Working data -

╭──

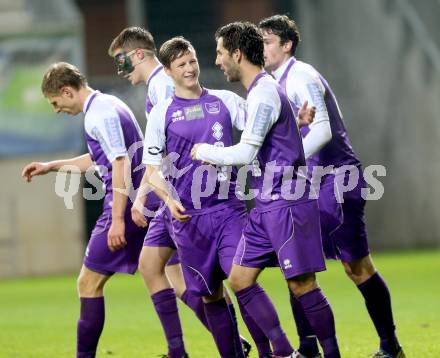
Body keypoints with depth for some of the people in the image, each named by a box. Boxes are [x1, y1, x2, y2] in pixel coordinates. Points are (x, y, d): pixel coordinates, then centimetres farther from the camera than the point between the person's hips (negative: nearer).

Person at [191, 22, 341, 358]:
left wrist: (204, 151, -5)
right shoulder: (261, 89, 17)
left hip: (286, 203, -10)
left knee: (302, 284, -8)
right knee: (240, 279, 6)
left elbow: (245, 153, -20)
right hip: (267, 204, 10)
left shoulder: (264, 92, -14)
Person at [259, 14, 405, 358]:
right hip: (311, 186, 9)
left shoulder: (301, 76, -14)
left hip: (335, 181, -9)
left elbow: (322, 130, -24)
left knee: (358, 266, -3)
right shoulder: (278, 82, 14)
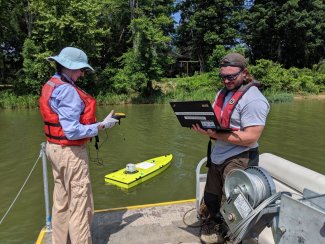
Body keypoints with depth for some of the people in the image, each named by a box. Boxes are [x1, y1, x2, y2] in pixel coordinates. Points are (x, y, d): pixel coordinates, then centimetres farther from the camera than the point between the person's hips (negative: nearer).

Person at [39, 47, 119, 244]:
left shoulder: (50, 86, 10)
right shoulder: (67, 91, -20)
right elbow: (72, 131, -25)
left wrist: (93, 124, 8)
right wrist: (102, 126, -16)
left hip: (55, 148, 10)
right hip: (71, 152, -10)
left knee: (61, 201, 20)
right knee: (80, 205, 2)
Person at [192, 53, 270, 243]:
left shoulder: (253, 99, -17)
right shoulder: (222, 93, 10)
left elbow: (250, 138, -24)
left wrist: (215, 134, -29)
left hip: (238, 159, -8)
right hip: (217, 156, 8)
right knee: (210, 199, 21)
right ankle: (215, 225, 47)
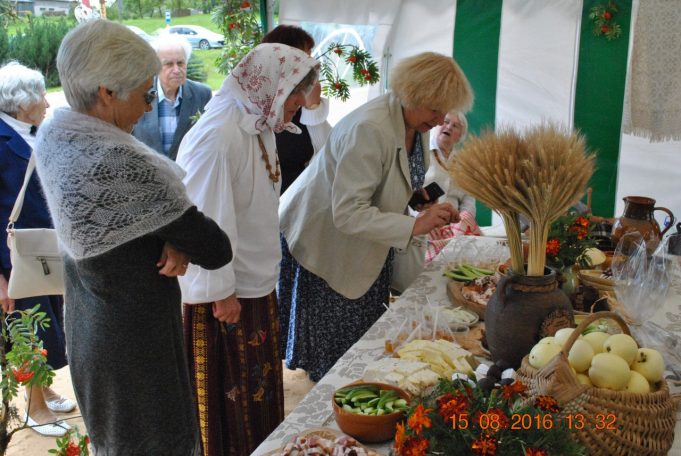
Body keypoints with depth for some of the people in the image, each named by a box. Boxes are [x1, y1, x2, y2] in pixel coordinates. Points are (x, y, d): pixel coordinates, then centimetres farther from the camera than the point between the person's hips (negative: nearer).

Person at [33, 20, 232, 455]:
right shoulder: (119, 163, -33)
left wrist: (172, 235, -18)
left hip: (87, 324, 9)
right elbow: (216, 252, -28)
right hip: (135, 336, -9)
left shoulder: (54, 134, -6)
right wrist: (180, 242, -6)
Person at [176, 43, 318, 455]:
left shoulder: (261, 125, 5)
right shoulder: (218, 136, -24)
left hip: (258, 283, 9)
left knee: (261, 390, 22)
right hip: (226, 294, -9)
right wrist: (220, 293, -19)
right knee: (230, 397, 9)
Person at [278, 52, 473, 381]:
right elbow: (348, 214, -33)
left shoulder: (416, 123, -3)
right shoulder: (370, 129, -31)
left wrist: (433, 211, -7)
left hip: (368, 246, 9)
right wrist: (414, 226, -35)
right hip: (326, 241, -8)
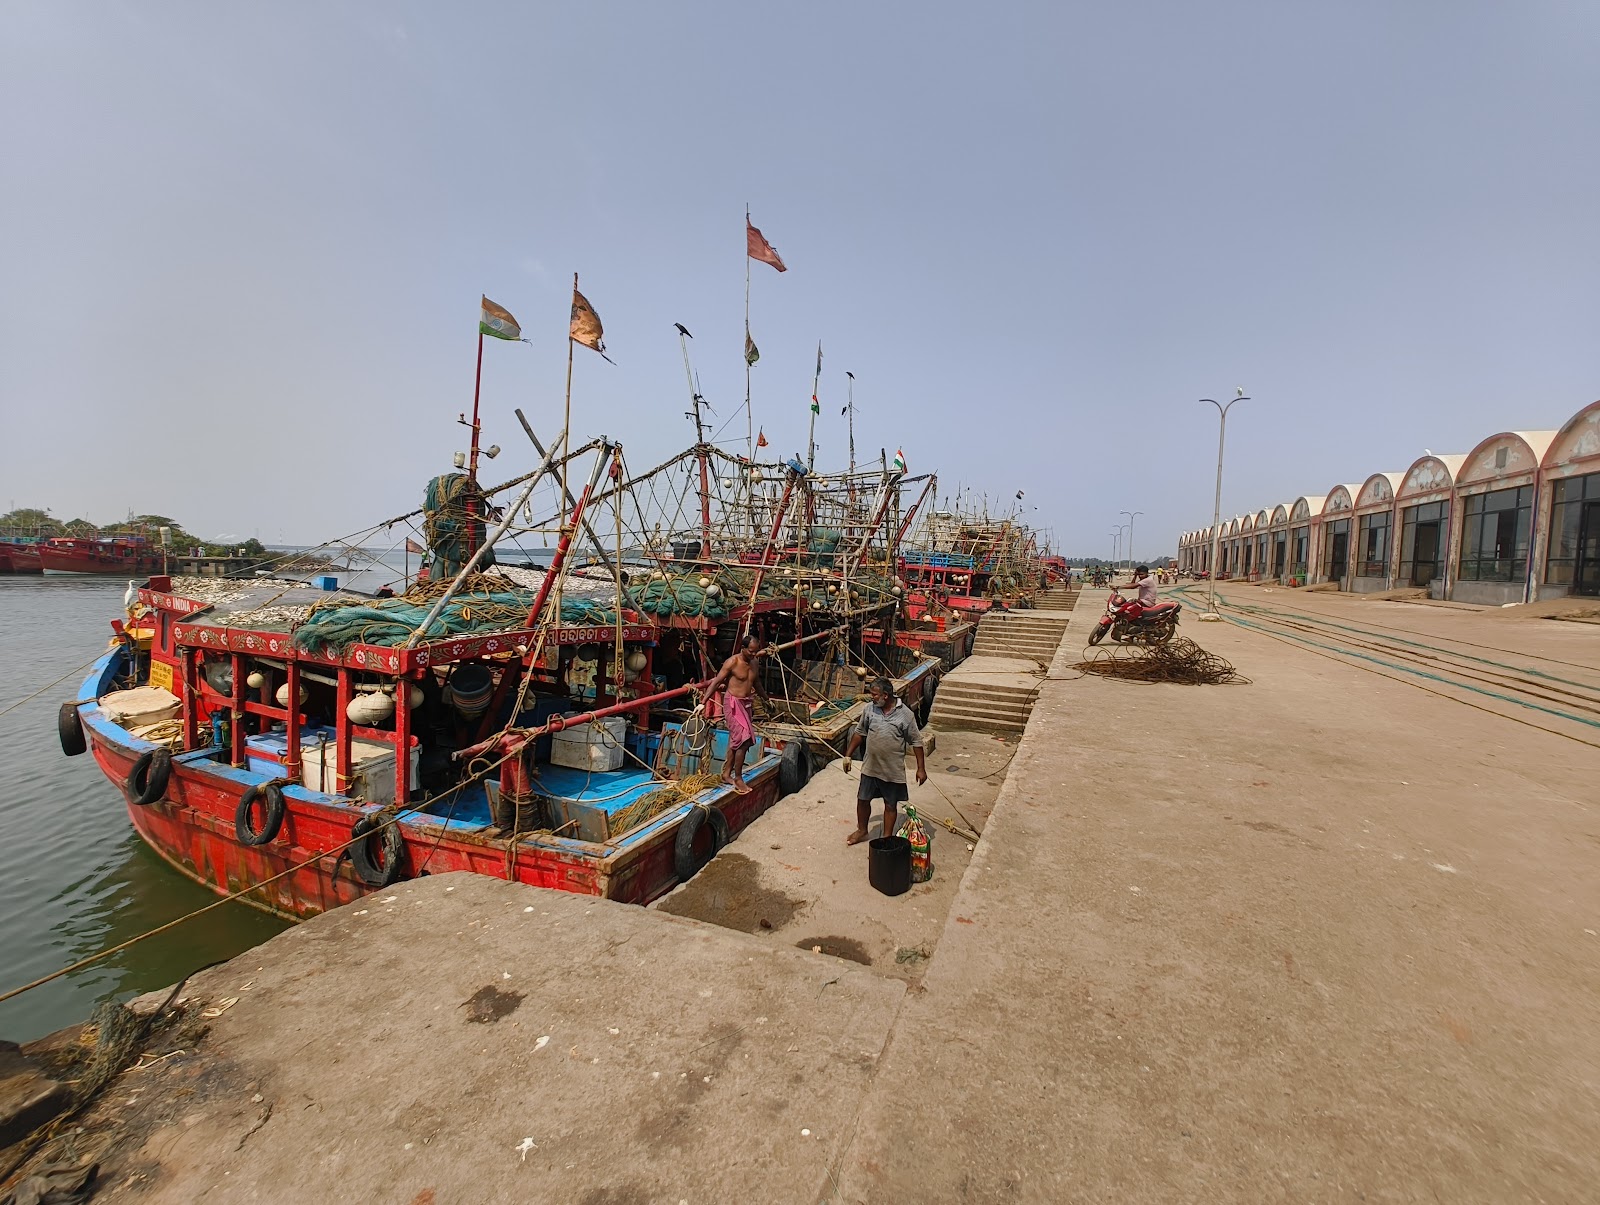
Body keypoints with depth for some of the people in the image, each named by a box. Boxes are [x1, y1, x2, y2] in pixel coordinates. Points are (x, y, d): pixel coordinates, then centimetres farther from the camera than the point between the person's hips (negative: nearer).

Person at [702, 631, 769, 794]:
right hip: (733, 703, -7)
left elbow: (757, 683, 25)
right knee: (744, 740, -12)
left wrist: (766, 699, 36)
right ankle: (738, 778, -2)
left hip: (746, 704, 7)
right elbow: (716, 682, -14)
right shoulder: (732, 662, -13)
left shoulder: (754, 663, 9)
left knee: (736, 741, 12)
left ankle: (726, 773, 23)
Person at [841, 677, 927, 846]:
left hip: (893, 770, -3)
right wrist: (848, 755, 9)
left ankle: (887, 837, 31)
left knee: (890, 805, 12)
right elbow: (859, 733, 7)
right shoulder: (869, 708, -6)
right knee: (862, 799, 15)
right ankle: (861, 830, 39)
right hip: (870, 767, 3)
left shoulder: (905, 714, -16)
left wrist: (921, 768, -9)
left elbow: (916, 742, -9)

╰──

Task instructions - Copy all of the lines above again, word for word, but leave out the pictures.

Completed task -
Body keypoints with depth for some of the people in the image, each named by a box. Boxes are [x1, y1, x2, y2] in pixel coordinates. Points are (x, y, d): pixel coordinates, then centimetres farther from the camera than the point between the person's hips (negative: nearer).

Person at [191, 22, 341, 358]:
left wrist: (204, 151, -5)
right shoulder: (261, 89, 17)
left hip: (286, 203, -10)
left knee: (302, 284, -8)
right knee: (240, 279, 6)
left elbow: (245, 153, -20)
right hip: (267, 204, 10)
left shoulder: (264, 92, -14)
Person at [259, 14, 405, 358]:
right hip: (311, 186, 9)
left shoulder: (301, 76, -14)
left hip: (335, 181, -9)
left elbow: (322, 130, -24)
left knee: (358, 266, -3)
right shoulder: (278, 82, 14)
Body keypoints with depth for some of the people in the image, each named by a box. Boxes are [x1, y1, x2, y2] in pixel coordinates. Points are (x, y, d): pixel coordinates, then centimetres farther from the camera than the point between the person's hips (negative: nearer).

Person at [39, 47, 119, 244]:
left shoulder: (50, 86, 10)
right shoulder: (67, 91, -20)
right elbow: (72, 131, -25)
left wrist: (93, 124, 8)
right wrist: (102, 126, -16)
left hip: (55, 148, 10)
right hip: (71, 152, -10)
left knee: (61, 201, 20)
right knee: (80, 205, 2)
Person at [192, 53, 270, 243]:
left shoulder: (253, 99, -17)
right shoulder: (222, 93, 10)
left elbow: (250, 138, -24)
left wrist: (215, 134, -29)
left hip: (238, 159, -8)
right hip: (217, 156, 8)
right knee: (210, 199, 21)
right ankle: (215, 225, 47)
Body keypoints with depth for some of the people in the image, each named by a box. Boxes are [x1, y1, x2, y2] in pixel coordinates. Points are (x, y, d): pixel coordinates, then centimetres farther from the camera than the point between the person's hips (negative: nearer).

Person at [33, 20, 232, 455]:
right shoulder: (119, 163, -33)
left wrist: (172, 235, -18)
left hip: (87, 324, 9)
right elbow: (216, 252, -28)
right hip: (135, 336, -9)
left shoulder: (54, 134, -6)
right wrist: (180, 242, -6)
Person at [176, 43, 318, 455]:
left shoulder: (261, 125, 5)
right shoulder: (218, 136, -24)
left hip: (258, 283, 9)
left knee: (261, 390, 22)
right hip: (226, 294, -9)
right wrist: (220, 293, -19)
right knee: (230, 397, 9)
Person at [278, 52, 473, 381]:
right elbow: (348, 214, -33)
left shoulder: (416, 123, -3)
right shoulder: (370, 129, -31)
left wrist: (433, 211, -7)
left hip: (368, 246, 9)
right wrist: (414, 226, -35)
right hip: (326, 241, -8)
Body keypoints with depth for some of the people in the image, each named by a box. Boxes are [x1, y1, x2, y2] in pixel coordinates. Points are (x, y, d): pixel coordinates, then centimetres farther from the camera than the point between the person's hips (negative: nearer).

Person at [702, 631, 769, 794]:
right hip: (733, 703, -7)
left elbow: (757, 683, 25)
right knee: (744, 740, -12)
left wrist: (766, 699, 36)
right ankle: (738, 778, -2)
left hip: (746, 704, 7)
right elbow: (716, 682, -14)
right shoulder: (732, 662, -13)
left shoulder: (754, 663, 9)
left knee: (736, 741, 12)
left ankle: (726, 773, 23)
Person at [841, 677, 927, 846]:
left hip: (893, 770, -3)
right wrist: (848, 755, 9)
left ankle: (887, 837, 31)
left knee: (890, 805, 12)
right elbow: (859, 733, 7)
right shoulder: (869, 708, -6)
right knee: (862, 799, 15)
right ankle: (861, 830, 39)
right hip: (870, 767, 3)
left shoulder: (905, 714, -16)
left wrist: (921, 768, -9)
left elbow: (916, 742, -9)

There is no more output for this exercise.